Wikipedia ne serait pas un bon docteur. C'est ce que révèle une méta-analyse réalisée par l'Université Laval (Canada) et publiée dans le Journal of Medical Internet.
Un contenu pas fiable et à ne pas utiliser
Quant aux 25 études qui ont porté sur la qualité de l'information – dont 24 ciblaient Wikipédia –, leurs conclusions montrent que le docteur Wiki n'est pas omniscient. 44 % de ces études jugent que les informations sur la santé véhiculées par les wikis sont partiellement fiables et doivent être améliorées, alors que 28% concluent que leur contenu n'est pas fiable et ne doit pas être utilisé. L'absence de modérateur expert contribue au joyeux mélange de bon grain et d'ivraie trouvé dans plusieurs sites collaboratifs.
Une utilisation intensive des étudiants en médecine
Cette équipe canadienne a passé en revue 111 études consacrées à des wikis renfermant des informations sur la santé. Les wikis sont des applications Web qui permettent à un groupe d'usagers de créer et de modifier des contenus afin de partager leurs connaissances et leurs expériences, ou encore d'obtenir de l'information sur un sujet donné.

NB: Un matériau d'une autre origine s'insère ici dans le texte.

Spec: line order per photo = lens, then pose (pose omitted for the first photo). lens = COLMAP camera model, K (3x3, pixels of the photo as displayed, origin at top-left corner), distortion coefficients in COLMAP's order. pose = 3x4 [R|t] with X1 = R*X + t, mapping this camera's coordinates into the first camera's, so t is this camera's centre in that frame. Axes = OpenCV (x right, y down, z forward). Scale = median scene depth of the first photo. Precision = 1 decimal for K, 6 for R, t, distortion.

L'archétype des wikis est Wikipédia, qui vient au sixième rang mondial dans la liste des sites Web les plus consultés. D'après les observations du Pr Patrick Archambault, plus de 50 % des médecins et des étudiants universitaires en sciences de la santé ont recours aux wikis. Mais les professionnels de la santé ne sont pas en reste puisque 55 % consultent également ces sites. En revanche, rares sont ceux qui créent ou modifient le contenu de pages wiki. Cette participation ne dépasse pas 18 % chez les jeunes étudiants et elle est de moins de 1% chez les chercheurs.
Un potentiel à exploiter
Malgré ces faiblesses, le Pr Archambault croit fermement au potentiel des wikis en santé. «En médecine, il existe présentement un important problème de mise en application des connaissances issues de la recherche, souligne-t-il. Les meilleures données probantes ne sont pas utilisées et les patients ne reçoivent pas toujours les traitements les plus appropriés. Comme la planète consulte déjà Wikipédia pour trouver de l'information médicale – on parle de 150 millions de téléchargements par mois dans ce domaine –, il faut utiliser la puissance de cet outil et en améliorer la qualité en faisant participer plus de médecins et de professionnels de la santé à l'élaboration du contenu.»

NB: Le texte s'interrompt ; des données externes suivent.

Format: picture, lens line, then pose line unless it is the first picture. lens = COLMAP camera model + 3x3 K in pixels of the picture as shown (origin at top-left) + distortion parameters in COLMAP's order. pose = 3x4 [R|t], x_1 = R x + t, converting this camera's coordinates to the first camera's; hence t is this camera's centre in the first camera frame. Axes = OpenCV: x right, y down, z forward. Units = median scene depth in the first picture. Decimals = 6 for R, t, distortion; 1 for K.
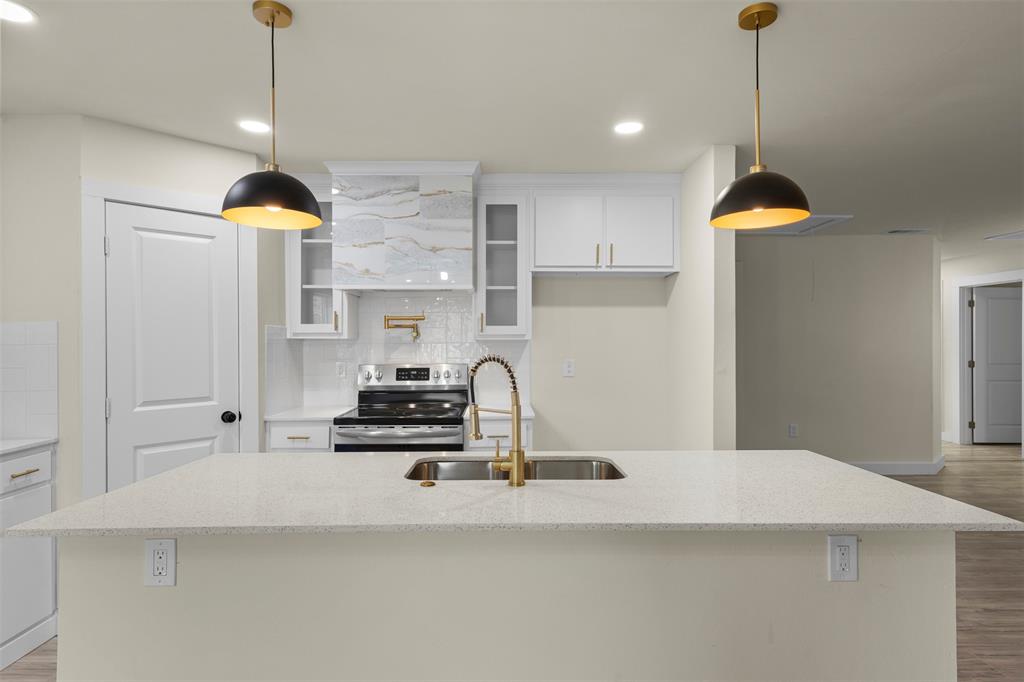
lens RADIAL K [[559.0, 0, 511.0], [0, 559.0, 336.5], [0, 0, 1]] dist [0.003833, -0.000427]
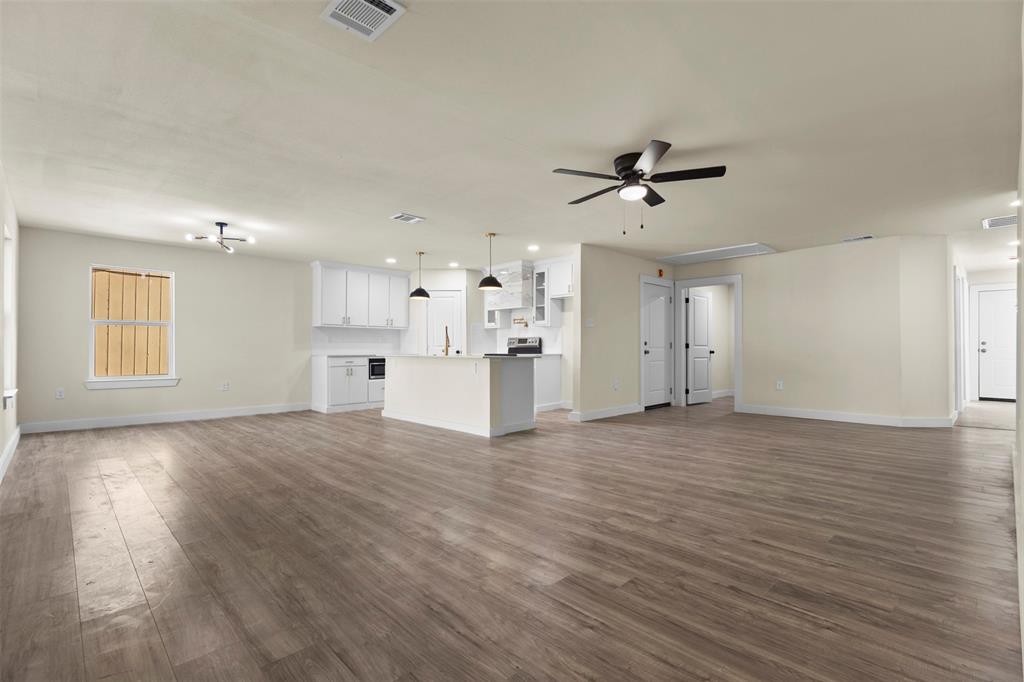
lens RADIAL K [[476.1, 0, 510.9], [0, 476.1, 346.7], [0, 0, 1]] dist [-0.001281, 0.002696]
pose [[0.684293, -0.000486, -0.729207, 1.569819], [0.007197, 0.999956, 0.006087, 0.089951], [0.729172, -0.009414, 0.684266, -0.609557]]
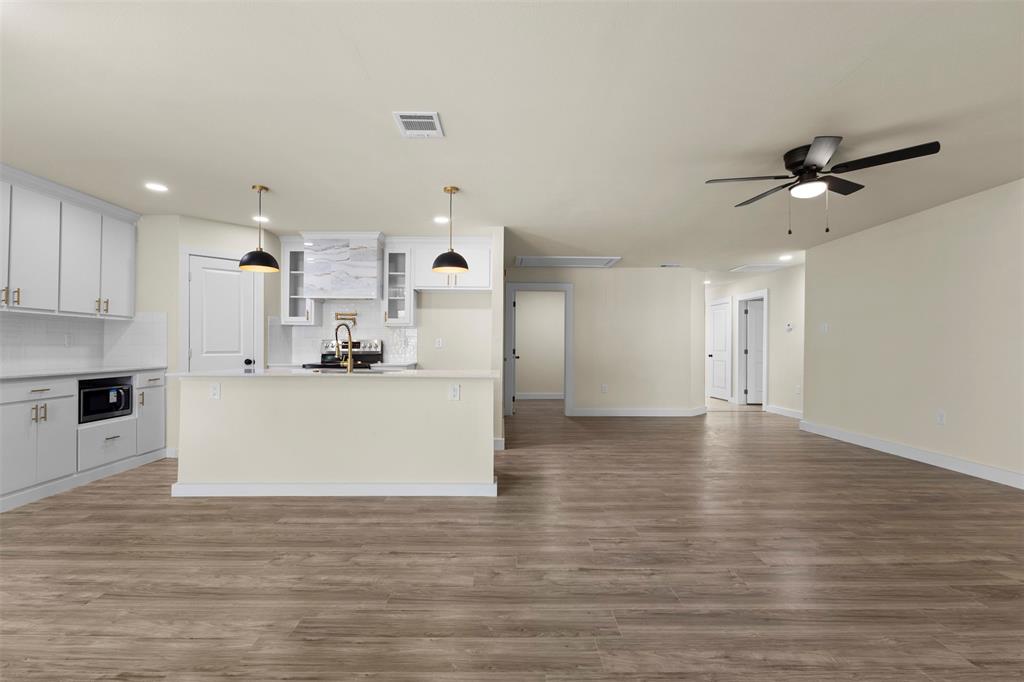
lens RADIAL K [[476.1, 0, 502.3], [0, 476.1, 343.7], [0, 0, 1]] dist [-0.001281, 0.002696]
pose [[0.999935, 0.007331, -0.008714, 0.375939], [-0.007299, 0.999966, 0.003723, 0.060728], [0.008741, -0.003659, 0.999955, -0.623879]]
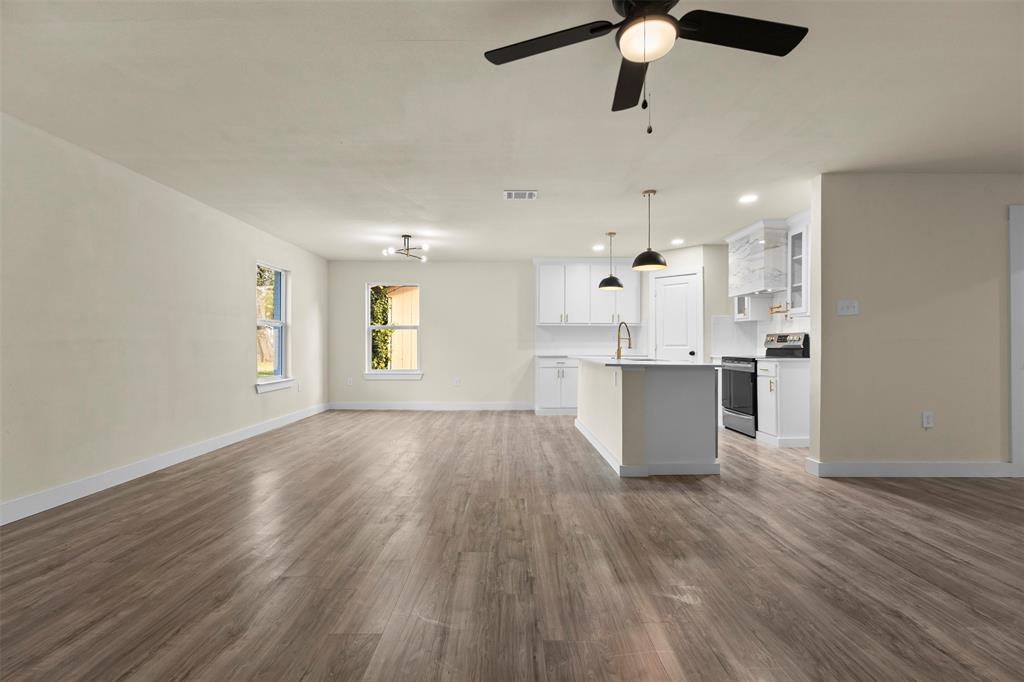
lens RADIAL K [[476.1, 0, 514.7], [0, 476.1, 341.9], [0, 0, 1]] dist [-0.001281, 0.002696]
pose [[0.000198, -0.002107, -0.999998, 1.493697], [0.011529, 0.999931, -0.002105, 0.080292], [0.999934, -0.011529, 0.000222, 0.181769]]
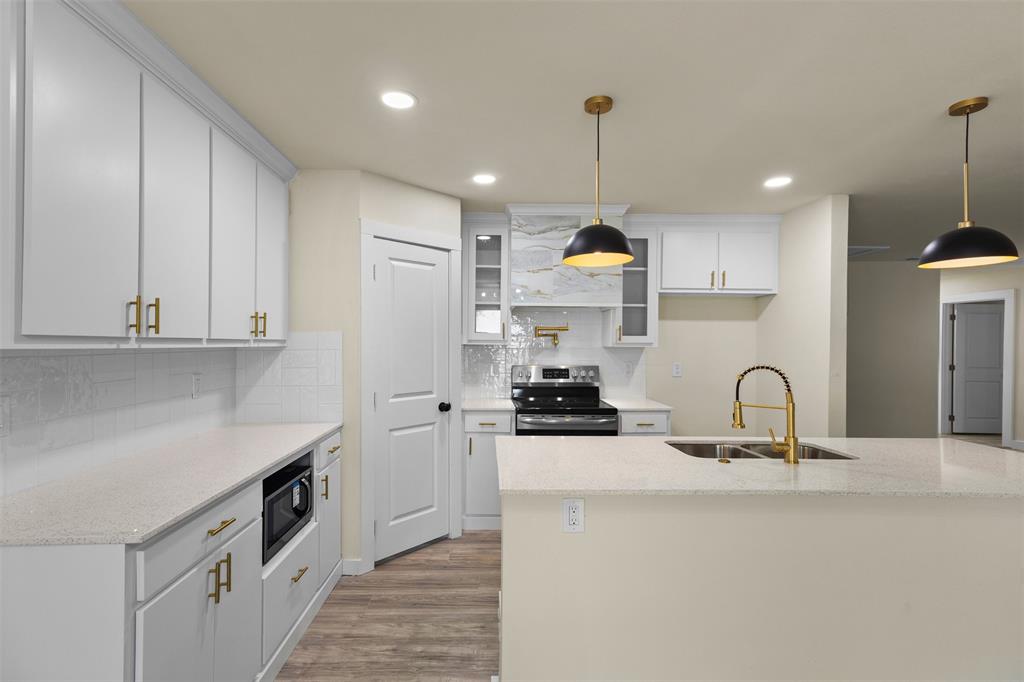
lens RADIAL K [[476.1, 0, 489.3], [0, 476.1, 342.1], [0, 0, 1]] dist [-0.001281, 0.002696]
pose [[0.999932, 0.009394, -0.006902, -0.359512], [-0.009330, 0.999914, 0.009250, -0.012737], [0.006989, -0.009185, 0.999933, -0.068913]]
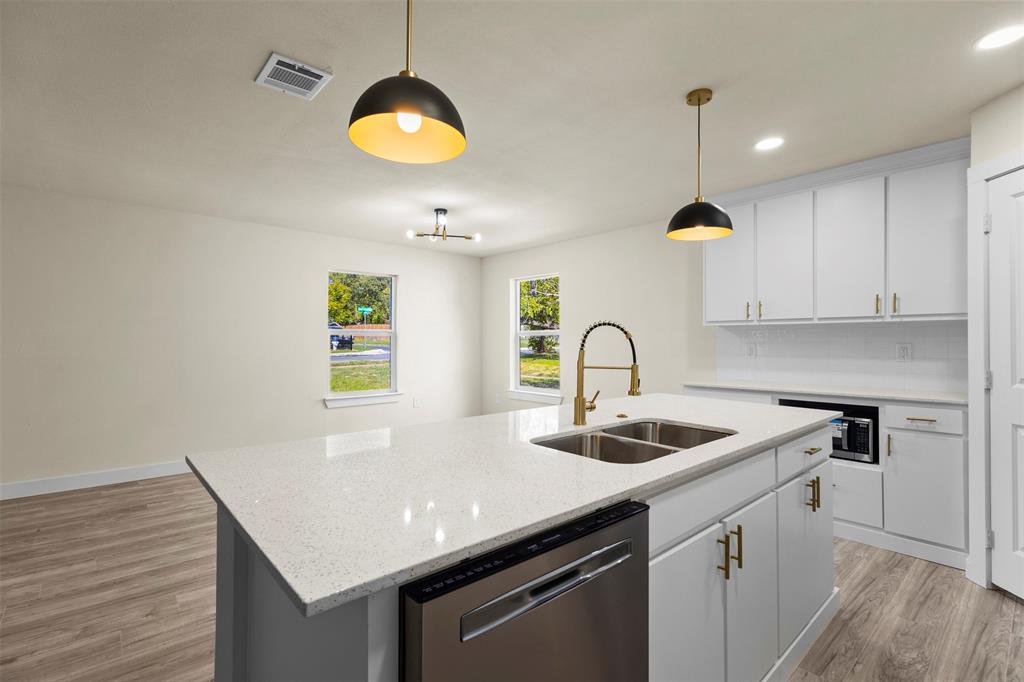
lens RADIAL K [[476.1, 0, 512.5], [0, 476.1, 337.7], [0, 0, 1]] dist [-0.001281, 0.002696]
pose [[-0.754044, -0.004896, -0.656806, 0.417970], [0.008358, 0.999820, -0.017048, 0.045243], [0.656771, -0.018344, -0.753867, 0.865229]]
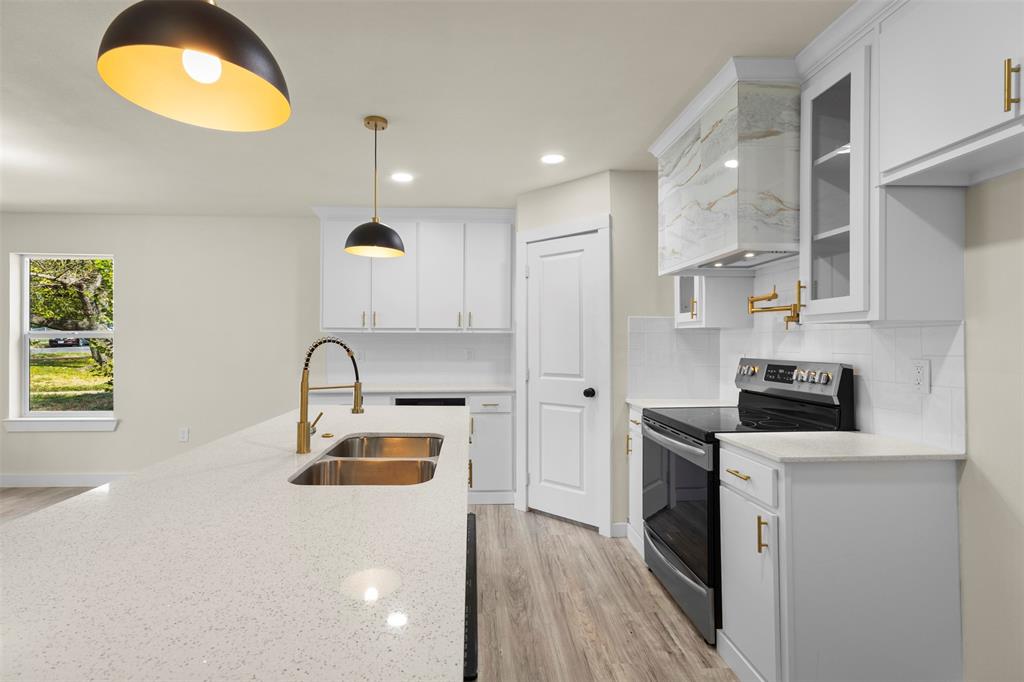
lens RADIAL K [[476.1, 0, 498.5], [0, 476.1, 334.9], [0, 0, 1]] dist [-0.001281, 0.002696]
pose [[0.035713, -0.009544, -0.999317, 0.495738], [0.009325, 0.999914, -0.009216, 0.021784], [0.999319, -0.008989, 0.035799, 0.691416]]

Un groupe d'experts médicaux s'est attelé à cette tâche en créant le WikiProject Medicine, poursuit le chercheur. Ce groupe vient de conclure une entente avec la collaboration Cochrane, un phare en médecine pour la fiabilité des données scientifiques, afin d'augmenter le nombre de résumés vulgarisés dans Wikipédia. Il existe aussi un partenariat entre Wikipédia et la PubMed Health des National Institutes of Health des États-Unis pour accroître le nombre de revues d'études scientifiques dans ses pages. «Il faudra trouver des incitatifs pour encourager les professionnels de la santé à transmettre leur expertise ainsi que des façons d'intégrer cette transmission de connaissances à leur travail quotidien sans les surcharger, précise Patrick Archambault. Si nous y arrivons, nous verrons un changement radical dans la production et l'application des connaissances en santé, pour le plus grand bien de nos patients.»